When Is
'Playing Doctor' Okay?
By Elaine Moyle and Cathy Stapells
The Toronto Sun
    "Playing doctor" is something most young children do as an exercise in understanding their bodies and the differences between boys and girls.
    However, sexual allegations involving 11-year-old Raoul Wutrich and his five-year-old sister Sophia in Colorado raises questions for parents as to when innocent touching between children crosses the line into potential sexual abuse. (He allegedly touched and kissed his sister's genitals.)
    Children are sexually curious beings and it can lead to kids "checking out each other's plumbing," says Mary Gordon, parenting administrator with the Toronto District School Board.
    She assures parents this is normal, noting that inquisitiveness begins in babies, re-emerges when potty-training occurs and peaks at around age six.
    More importantly, she says, "Children need to know about good touching and bad touching. If something doesn't feel right to them, they must have the confidence to be able to say 'no' and walk away."
    Children should never be forced to touch, hug or kiss anyone, even a relative such as an aunt, uncle or grandparent.
    'Right to decide'
    "Teach children to shake hands in order to be polite. Don't force them to kiss. They need to know they have the right to decide," says Kathy Lynn, parenting educator with a Vancouver-based firm called Parenting Today.

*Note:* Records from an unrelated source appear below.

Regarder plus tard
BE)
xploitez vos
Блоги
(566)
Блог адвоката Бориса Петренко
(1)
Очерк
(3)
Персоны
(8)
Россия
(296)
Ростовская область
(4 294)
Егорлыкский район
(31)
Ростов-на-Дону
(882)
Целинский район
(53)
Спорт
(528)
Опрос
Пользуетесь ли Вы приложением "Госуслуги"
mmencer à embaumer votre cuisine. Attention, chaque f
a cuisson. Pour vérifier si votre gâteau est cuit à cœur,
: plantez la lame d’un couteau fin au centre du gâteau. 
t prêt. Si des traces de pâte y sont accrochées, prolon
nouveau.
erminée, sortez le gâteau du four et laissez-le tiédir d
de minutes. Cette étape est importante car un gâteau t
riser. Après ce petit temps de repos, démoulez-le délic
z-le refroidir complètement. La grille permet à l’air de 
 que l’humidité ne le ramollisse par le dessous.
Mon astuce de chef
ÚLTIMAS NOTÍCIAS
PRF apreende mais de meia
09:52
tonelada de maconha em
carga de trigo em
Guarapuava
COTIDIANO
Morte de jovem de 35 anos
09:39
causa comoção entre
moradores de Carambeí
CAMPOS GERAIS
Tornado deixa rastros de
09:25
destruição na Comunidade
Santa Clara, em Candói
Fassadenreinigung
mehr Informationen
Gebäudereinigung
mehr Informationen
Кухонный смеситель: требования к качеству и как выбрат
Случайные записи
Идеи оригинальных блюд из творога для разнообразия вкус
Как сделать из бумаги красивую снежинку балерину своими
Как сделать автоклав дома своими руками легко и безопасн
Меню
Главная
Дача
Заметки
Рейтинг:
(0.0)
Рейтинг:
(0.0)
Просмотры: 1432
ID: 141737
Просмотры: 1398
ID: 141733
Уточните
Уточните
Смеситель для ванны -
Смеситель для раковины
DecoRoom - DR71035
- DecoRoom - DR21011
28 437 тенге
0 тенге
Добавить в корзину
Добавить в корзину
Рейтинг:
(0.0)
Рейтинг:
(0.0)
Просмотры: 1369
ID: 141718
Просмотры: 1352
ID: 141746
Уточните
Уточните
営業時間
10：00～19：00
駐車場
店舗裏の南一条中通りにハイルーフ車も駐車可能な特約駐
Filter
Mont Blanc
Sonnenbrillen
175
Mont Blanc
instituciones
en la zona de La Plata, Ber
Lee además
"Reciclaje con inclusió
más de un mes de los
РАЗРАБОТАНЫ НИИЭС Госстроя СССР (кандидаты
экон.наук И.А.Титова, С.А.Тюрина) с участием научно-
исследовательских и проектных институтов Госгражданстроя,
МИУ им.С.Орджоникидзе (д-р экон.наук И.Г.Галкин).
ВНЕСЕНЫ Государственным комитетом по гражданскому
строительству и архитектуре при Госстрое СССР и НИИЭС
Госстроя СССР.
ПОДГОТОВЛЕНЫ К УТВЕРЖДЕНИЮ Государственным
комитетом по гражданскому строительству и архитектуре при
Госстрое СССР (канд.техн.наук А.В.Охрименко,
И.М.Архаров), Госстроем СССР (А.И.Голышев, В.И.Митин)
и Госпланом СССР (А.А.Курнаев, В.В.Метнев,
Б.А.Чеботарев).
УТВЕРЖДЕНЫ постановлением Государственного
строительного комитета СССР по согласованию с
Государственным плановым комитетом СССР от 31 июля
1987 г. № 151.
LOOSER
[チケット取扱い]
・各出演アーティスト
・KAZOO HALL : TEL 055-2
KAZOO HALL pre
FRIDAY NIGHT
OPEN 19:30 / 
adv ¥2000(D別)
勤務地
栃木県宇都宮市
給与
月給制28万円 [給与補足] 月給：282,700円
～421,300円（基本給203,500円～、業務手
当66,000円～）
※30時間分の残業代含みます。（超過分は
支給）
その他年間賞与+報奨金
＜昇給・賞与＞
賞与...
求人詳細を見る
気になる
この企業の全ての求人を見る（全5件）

    Although six is usually the age when playing doctor ends, it depends on the child's age, stage, gender and development.
    "Sexual maturity comes at different ages and many children are ready biologically before they are ready cognitively and socially. Then it becomes a question of values and morality," says Gary Freeman, a child psychologist at North York General Hospital. "A child may be biologically ready for sex at 12, but that doesn't mean it's appropriate for them to be having sex at that age."
    Age gap
    What concerns child-care experts about the case in Colorado is the six-year age gap between the children.
    "This kind of behaviour is more common in younger kids closer in age. Six years could reflect coercive behaviour," says Miriam Kaufman, a pediatrician at The Hospital For Sick Children.
    A large age gap creates a power inbalance "that can be terrifying for a child who can't articulate they're uncomfortable with something or know how to stop it," says Freeman.
    Without worrying their children are perverted, it is up to parents to monitor their child's play.
    "So much comes down to our judgment, which is why so many of us lie in bed at night and worry about the choices we've made," says Kaufman.
    A Toronto mom says she rarely allows her six-year-old daughter to go to other people's homes alone after catching a nephew, who was two years older and had removed his clothing, playing doctor with her daughter.
    "I have no idea what goes on behind closed doors," she says. "What if mom is busy downstairs or in the garden and the children are left unsupervised inside? The potential for abuse is there, especially if your child is young and vulnerable and there are older children in the house."
    If you do catch kids in the act, remain calm. Gordon suggests parents respond in a straight-forward manner: "We don't show our bodies to people like that. Our bodies are private."
    If they've shed their clothes, instruct children to put them back on, explaining, "We wear clothes in our house."
    Children should be advised not to touch other people's private parts and not to insert objects in body orifices.
    "Just as kids place things in their ears, bums and noses, they'll also insert objects into their vaginas," she says.
    "It doesn't mean the child is disturbed -- she's simply curious."
    It's up to parents to help children develop a healthy attitude toward their bodies.
    "You can't blame kids for being sexually stimulated because it's all around them. We all share the responsibility for childhood sexuality," says Freeman.
    Meanwhile, local doctors are critical of the way Colorado's Raoul has been treated (dragged from his bed at 10:30 p.m., shackled and jailed), saying the child needs counselling, not incarceration.
    Raoul did not commit "a criminal act with malicious intent," says Diane Sacks, a pediatrician at North York General Hospital's adolescent clinic. "This is not spontaneous behaviour on the part of an 11-year-old boy. He has either experienced it or seen it. At this point, he needs intervention as well as investigation to see if he has been a victim."